Segment Start: Source information

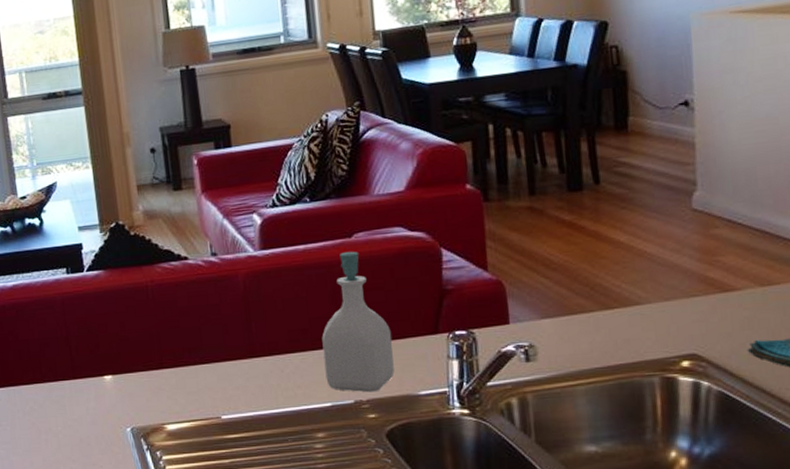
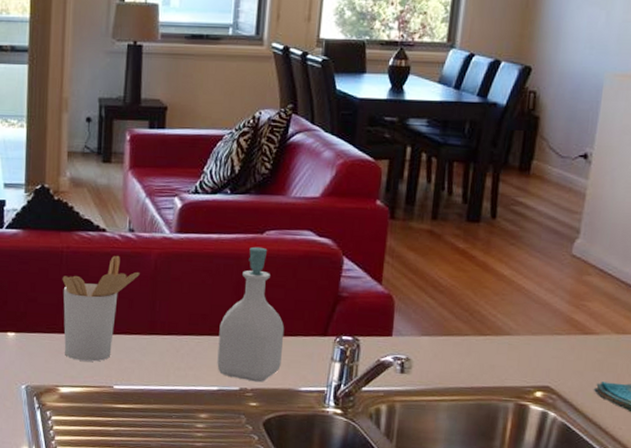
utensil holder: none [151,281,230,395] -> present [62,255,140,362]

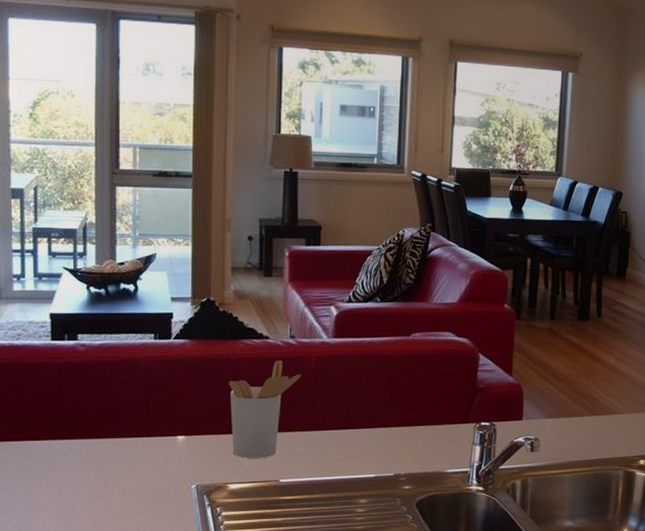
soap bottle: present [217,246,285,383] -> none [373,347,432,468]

Segment End: Source information
Segment Start: Source information

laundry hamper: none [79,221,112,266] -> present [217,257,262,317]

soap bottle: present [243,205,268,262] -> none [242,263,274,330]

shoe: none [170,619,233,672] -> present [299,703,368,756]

Segment End: Source information

* [Task]
Taking the records above, print only and exactly the lines from the line with "utensil holder: none" to the line with "soap bottle: present [217,246,285,383]", both kept, and exclude pictures.

* [Solution for this problem]
utensil holder: none [151,281,230,395] -> present [62,255,140,362]

soap bottle: present [217,246,285,383] -> none [373,347,432,468]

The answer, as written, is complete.